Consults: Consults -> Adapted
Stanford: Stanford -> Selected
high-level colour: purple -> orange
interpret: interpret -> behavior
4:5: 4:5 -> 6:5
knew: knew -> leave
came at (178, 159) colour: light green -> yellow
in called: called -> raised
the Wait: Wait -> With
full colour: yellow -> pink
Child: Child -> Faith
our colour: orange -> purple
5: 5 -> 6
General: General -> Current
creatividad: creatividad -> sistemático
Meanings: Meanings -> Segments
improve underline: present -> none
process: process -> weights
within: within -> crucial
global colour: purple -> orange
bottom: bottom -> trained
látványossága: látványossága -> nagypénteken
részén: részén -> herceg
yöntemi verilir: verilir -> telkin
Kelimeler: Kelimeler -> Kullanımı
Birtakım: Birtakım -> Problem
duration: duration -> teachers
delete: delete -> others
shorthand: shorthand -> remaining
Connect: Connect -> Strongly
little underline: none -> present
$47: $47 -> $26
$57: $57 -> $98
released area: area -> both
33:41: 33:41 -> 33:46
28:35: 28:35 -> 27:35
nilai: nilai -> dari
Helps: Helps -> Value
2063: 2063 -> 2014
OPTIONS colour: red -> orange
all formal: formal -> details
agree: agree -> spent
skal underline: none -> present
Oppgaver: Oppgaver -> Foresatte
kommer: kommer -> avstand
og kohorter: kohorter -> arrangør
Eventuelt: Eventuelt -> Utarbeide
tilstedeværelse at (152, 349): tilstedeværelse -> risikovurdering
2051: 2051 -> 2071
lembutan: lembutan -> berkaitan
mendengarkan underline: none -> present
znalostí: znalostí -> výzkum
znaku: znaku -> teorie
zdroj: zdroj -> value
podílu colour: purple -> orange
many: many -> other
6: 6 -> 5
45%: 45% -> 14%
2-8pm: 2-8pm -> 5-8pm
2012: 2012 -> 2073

□ □ □ □

Display each row above that contains the string "present", copying every such line in full.

improve underline: present -> none
little underline: none -> present
skal underline: none -> present
mendengarkan underline: none -> present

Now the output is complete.